Comme dans beaucoup de pays, l’établissement de la religion chrétienne, le modernisme ambiant ou le progrès de la technologie de pointe dans plusieurs domaines ont peu d’influence sur la disparition de la superstition ou les croyances aux surnaturels qui s’y enracinent davantage au fur et à mesure que le temps avance.

L’épanouissement du christianisme en Guadeloupe et l’ère de la mondialisation actuelle n’empêchent pas la foi en des thérapeutes d’un temps révolu : le « quimboiseur » appelé également « séancier » ou encore « gadé zafè », continue toujours d’occuper une place non négligeable sans condamnation ou interdiction de la part des religieux. Guimboiseur et gadé zafé ne sont pas identiques, l’un méchant parfois, l’autre gentil tout le temps :-)

Mi-sorcier et mi-rebouteux, le quimboiseur est consulté pour des soins, des conseils mais aussi pour prédire le sort. Des indiscrétions laissent entendre que des politiciens ont recours à ses aides lors des élections.

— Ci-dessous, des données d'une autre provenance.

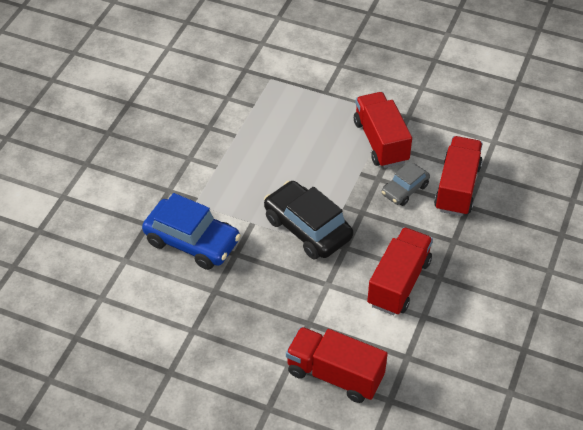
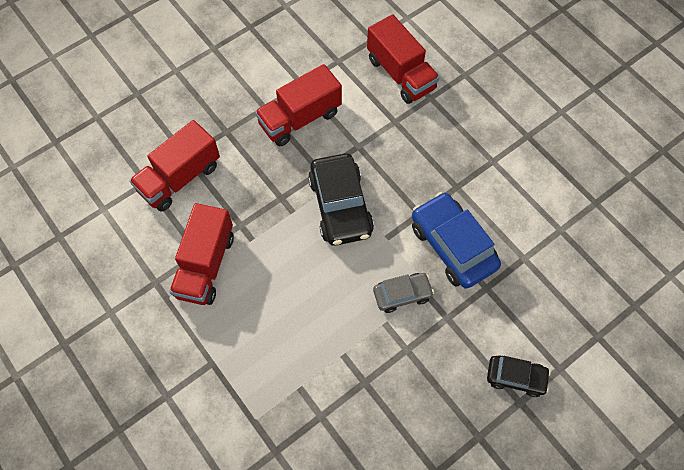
camera: 150 degrees left, 15 degrees up
grey car [382,161,430,206] -> grey car moved to [373,273,434,313]
none -> black car [487,355,551,397]

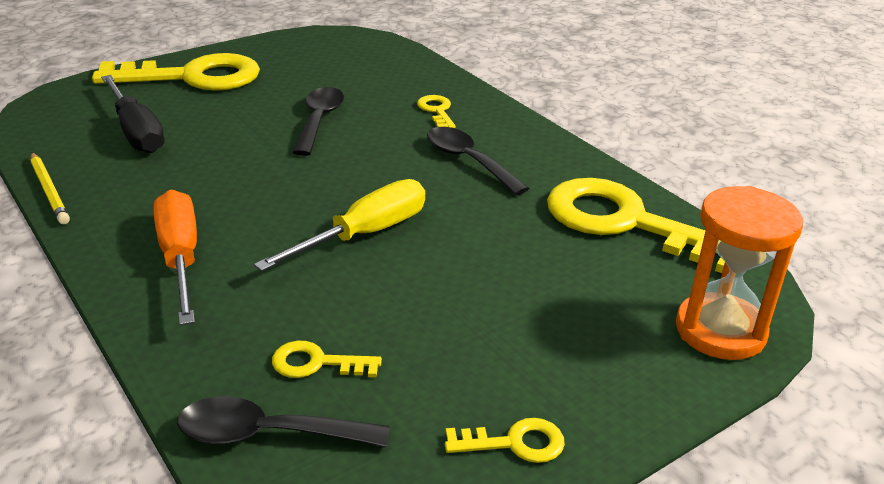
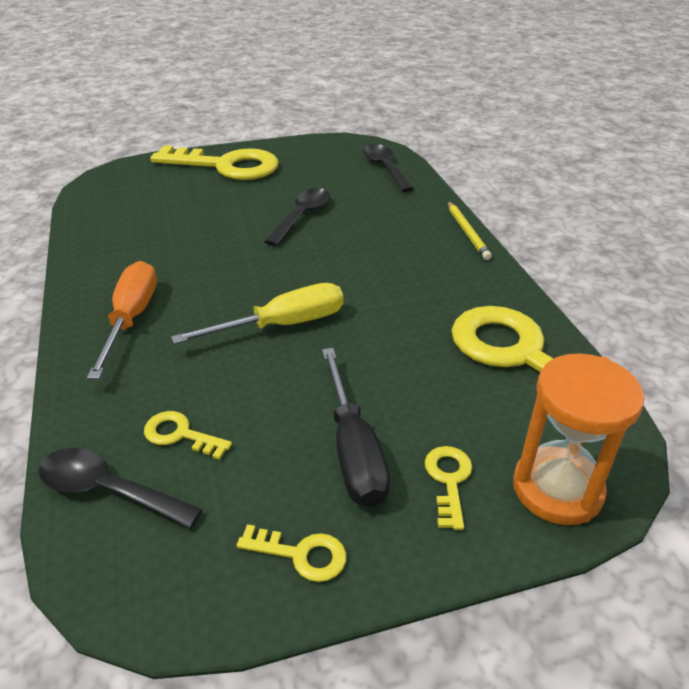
camera: 20 degrees right, 5 degrees up
yellow pencil [31,153,70,224] -> yellow pencil moved to [448,201,492,260]
black screwdriver [101,75,165,153] -> black screwdriver moved to [322,348,390,508]
yellow key [417,95,456,128] -> yellow key moved to [425,446,472,530]
black spoon [427,127,529,195] -> black spoon moved to [363,144,414,192]

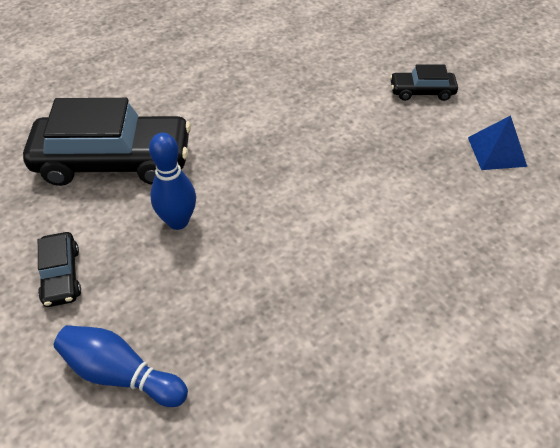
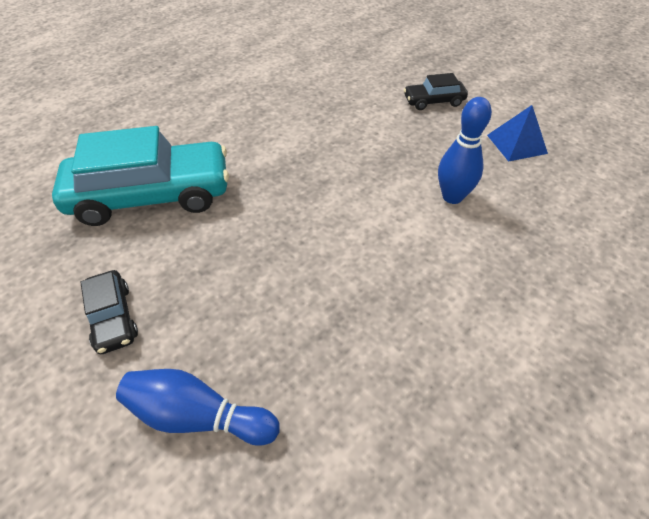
camera: 10 degrees left, 0 degrees up
black car [23,98,191,186] -> turquoise car [52,126,229,226]
blue bowling pin [149,133,196,230] -> blue bowling pin moved to [438,97,492,204]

Par ailleurs, l’animisme, croyance attribuant une âme aux animaux ou à tous les phénomènes naturels, attire encore bon nombre de partisans. Ainsi ,de nos jours, le port de talismans ou d’amulettes (qu’ils soient préparés par des prêtres ou par un quimboiseur) font encore partis du quotidien de nombreux guadeloupéens qui y accordent une croyance inébranlable.

Comme dans tous les pays en voie de développement, la croyance aux esprits surnaturels et la superstition constituent des facteurs de blocage pour l’essor économique, lequel n ‘est pas compatible avec certaines pratiques issues des croyances.

Par exemple, les pêcheurs guadeloupéens ne travaillent pas la nuit sous peine de tomber sous les mains des esprits surnaturels appelés « mamans dlo », sortes de sirènes qui entraîneraient leurs victimes au fond de l’eau.

Aussi, les guadeloupéens vénèrent aussi les pratiques magico-religieuses parmi lesquelles figure la « neuvaine », une sorte de longue prière pour pouvoir obtenir des grâces en amour ou en argent.

Toutefois, il est à préciser que les guadeloupéens ne rejettent pas tout ce qui est modernité. Ils essaient de garder un certain équilibre entre le progrès technique et les traditions pour préserver leurs identités culturelles et nationales.